- What to produce -
Pull out the lines below from the one containing "6.40 as a pattern entry." through the one containing "Entered: 4.38", and reproduce them word for word, both end lines included.

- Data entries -
# # # # # # #
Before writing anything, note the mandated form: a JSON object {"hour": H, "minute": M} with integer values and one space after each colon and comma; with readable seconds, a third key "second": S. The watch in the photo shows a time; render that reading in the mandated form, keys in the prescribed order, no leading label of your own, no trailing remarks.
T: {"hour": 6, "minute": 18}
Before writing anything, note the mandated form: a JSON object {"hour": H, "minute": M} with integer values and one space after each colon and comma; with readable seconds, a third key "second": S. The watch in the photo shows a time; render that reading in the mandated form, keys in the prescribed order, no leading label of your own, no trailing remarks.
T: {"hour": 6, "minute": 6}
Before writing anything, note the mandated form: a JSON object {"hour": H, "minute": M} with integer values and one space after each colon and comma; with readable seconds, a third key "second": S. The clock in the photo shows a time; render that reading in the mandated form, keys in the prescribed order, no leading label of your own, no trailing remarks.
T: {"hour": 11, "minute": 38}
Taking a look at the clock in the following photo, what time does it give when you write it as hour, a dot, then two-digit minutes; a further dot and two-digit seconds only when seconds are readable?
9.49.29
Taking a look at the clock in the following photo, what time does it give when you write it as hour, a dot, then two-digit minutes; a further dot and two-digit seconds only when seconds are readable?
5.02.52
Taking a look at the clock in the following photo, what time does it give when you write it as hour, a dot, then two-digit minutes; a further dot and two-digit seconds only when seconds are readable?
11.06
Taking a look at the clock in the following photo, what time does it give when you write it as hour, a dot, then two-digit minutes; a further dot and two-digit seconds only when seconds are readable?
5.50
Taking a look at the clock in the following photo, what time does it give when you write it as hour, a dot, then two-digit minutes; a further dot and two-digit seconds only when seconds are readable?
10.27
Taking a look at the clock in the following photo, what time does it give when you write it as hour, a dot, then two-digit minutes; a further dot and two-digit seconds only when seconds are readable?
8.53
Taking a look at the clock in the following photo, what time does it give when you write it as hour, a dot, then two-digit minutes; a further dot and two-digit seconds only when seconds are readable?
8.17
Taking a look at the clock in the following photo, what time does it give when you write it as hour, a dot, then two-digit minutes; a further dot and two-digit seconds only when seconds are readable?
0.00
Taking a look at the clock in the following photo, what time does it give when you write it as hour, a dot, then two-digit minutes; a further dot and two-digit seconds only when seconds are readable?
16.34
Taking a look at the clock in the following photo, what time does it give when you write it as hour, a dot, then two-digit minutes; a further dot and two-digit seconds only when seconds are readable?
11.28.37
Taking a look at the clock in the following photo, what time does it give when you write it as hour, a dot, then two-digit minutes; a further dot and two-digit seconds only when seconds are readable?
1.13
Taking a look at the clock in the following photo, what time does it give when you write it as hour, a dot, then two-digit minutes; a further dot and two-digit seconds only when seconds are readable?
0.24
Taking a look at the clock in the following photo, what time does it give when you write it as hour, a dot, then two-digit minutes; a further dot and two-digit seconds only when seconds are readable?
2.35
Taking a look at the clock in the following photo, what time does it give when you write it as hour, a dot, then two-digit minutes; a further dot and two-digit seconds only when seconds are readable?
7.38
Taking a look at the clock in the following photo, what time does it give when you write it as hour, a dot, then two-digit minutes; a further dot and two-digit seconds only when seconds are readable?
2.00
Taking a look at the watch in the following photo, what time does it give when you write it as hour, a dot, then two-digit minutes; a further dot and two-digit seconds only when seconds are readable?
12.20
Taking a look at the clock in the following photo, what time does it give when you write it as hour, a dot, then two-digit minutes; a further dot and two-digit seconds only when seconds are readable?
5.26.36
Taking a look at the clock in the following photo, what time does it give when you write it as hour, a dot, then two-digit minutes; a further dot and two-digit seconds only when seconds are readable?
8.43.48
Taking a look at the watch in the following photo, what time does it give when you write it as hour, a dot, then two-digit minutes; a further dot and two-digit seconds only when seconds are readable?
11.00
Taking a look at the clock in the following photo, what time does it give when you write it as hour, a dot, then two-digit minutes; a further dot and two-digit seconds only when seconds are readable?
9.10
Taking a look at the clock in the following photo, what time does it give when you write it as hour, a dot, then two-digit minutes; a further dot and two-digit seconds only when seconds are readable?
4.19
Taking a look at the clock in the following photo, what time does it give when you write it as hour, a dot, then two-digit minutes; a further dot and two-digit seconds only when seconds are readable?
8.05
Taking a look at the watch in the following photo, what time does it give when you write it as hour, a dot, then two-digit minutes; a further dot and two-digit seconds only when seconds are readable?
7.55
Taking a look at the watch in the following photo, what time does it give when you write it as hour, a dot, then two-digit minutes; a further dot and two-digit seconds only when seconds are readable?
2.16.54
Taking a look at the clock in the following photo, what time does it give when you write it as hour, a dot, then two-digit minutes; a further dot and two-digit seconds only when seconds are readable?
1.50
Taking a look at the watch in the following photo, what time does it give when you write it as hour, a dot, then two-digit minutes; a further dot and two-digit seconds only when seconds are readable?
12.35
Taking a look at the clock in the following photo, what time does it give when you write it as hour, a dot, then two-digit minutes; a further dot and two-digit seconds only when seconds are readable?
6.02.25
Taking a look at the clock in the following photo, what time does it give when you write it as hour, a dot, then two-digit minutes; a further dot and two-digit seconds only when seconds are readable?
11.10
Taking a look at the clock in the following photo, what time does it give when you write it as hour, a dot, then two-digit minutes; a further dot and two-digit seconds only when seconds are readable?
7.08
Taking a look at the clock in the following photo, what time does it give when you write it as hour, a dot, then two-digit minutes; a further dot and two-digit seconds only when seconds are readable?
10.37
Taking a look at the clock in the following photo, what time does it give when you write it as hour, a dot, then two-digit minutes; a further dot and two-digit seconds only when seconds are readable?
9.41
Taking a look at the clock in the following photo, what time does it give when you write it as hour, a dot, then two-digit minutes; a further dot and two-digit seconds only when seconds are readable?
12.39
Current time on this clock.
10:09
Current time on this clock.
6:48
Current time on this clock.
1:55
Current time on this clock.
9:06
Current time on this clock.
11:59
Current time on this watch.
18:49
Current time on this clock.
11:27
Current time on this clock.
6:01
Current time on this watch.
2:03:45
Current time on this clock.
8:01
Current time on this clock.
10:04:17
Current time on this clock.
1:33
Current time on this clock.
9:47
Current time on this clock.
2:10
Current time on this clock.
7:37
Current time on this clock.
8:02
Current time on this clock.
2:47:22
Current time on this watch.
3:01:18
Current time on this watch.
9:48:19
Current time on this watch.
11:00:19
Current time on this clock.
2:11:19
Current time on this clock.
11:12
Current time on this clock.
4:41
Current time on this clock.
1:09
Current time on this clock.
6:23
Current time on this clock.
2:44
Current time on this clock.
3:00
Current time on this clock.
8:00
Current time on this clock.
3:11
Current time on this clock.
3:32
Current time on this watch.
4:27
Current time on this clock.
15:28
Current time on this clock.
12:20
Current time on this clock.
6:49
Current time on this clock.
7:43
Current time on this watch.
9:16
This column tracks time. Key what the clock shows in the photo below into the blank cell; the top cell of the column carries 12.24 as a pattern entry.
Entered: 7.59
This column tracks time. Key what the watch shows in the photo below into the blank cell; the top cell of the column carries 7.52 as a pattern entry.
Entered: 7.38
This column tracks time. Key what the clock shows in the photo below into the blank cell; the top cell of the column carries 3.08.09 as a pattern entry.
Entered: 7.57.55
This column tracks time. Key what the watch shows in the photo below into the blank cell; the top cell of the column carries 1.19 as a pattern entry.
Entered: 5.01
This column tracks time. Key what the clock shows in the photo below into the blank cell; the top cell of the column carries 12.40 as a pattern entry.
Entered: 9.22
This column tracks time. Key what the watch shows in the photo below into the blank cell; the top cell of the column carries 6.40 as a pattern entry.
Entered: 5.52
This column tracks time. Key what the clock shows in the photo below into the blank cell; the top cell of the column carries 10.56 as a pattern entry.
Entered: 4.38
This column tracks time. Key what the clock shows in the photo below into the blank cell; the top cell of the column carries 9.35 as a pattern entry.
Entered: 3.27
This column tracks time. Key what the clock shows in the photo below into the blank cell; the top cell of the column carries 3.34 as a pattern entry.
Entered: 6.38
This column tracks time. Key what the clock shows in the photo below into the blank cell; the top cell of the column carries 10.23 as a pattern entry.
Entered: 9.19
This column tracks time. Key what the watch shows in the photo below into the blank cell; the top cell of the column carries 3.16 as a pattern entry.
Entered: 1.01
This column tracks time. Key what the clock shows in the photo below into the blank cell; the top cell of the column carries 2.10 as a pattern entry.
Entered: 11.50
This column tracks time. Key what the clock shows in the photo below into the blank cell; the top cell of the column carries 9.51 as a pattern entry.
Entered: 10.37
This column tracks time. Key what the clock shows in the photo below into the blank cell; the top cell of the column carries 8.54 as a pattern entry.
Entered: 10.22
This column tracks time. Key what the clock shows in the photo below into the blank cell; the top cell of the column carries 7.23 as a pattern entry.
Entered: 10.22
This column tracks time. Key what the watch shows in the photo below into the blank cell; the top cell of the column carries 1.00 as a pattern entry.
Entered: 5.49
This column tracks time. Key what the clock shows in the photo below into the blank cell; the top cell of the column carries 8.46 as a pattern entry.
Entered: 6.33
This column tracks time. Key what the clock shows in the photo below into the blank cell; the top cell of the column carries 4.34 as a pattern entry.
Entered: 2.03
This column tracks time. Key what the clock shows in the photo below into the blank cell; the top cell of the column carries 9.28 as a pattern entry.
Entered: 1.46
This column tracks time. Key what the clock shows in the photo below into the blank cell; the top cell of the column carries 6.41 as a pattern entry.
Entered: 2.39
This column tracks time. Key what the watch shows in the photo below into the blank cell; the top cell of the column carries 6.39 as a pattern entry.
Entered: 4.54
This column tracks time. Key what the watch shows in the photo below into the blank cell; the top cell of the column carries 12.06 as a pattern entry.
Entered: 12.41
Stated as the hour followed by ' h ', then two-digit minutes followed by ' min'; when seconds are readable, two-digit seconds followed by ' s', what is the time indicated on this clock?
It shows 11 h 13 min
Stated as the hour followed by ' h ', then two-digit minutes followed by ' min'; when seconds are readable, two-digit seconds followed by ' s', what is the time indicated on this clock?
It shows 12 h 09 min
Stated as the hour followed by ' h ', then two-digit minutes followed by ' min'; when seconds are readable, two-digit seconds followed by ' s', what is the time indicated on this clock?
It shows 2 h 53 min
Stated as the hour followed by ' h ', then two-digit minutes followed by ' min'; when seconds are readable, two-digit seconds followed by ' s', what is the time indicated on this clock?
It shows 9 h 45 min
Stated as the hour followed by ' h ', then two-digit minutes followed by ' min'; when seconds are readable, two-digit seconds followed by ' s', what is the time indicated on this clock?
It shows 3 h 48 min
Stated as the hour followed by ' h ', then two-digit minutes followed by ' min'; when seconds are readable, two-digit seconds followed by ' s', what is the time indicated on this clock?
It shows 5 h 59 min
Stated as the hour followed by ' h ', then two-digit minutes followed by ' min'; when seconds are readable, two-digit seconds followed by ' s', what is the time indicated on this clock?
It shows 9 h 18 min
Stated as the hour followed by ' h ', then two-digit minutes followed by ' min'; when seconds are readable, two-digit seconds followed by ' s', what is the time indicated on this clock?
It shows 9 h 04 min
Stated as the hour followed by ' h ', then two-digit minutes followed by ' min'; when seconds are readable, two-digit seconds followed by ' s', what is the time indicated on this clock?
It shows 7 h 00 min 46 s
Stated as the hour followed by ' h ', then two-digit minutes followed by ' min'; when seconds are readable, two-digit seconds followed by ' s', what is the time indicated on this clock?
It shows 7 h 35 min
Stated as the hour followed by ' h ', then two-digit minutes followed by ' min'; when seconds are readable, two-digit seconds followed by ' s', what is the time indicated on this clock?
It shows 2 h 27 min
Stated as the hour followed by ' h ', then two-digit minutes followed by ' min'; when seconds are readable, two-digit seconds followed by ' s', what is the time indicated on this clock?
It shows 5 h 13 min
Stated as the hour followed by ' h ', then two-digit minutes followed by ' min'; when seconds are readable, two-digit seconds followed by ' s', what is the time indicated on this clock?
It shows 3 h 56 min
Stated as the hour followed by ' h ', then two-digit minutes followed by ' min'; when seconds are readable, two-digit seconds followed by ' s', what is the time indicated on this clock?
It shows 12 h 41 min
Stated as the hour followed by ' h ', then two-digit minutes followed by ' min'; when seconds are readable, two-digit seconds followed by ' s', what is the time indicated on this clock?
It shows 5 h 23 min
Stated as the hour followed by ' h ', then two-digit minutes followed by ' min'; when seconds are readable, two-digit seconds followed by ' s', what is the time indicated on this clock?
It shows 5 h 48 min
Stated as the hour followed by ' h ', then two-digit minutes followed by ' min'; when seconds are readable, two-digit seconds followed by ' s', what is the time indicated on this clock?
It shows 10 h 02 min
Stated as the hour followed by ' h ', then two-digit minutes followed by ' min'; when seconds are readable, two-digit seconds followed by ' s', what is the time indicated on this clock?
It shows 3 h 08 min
# # # # # # #
- Task output -
This column tracks time. Key what the watch shows in the photo below into the blank cell; the top cell of the column carries 6.40 as a pattern entry.
Entered: 5.52
This column tracks time. Key what the clock shows in the photo below into the blank cell; the top cell of the column carries 10.56 as a pattern entry.
Entered: 4.38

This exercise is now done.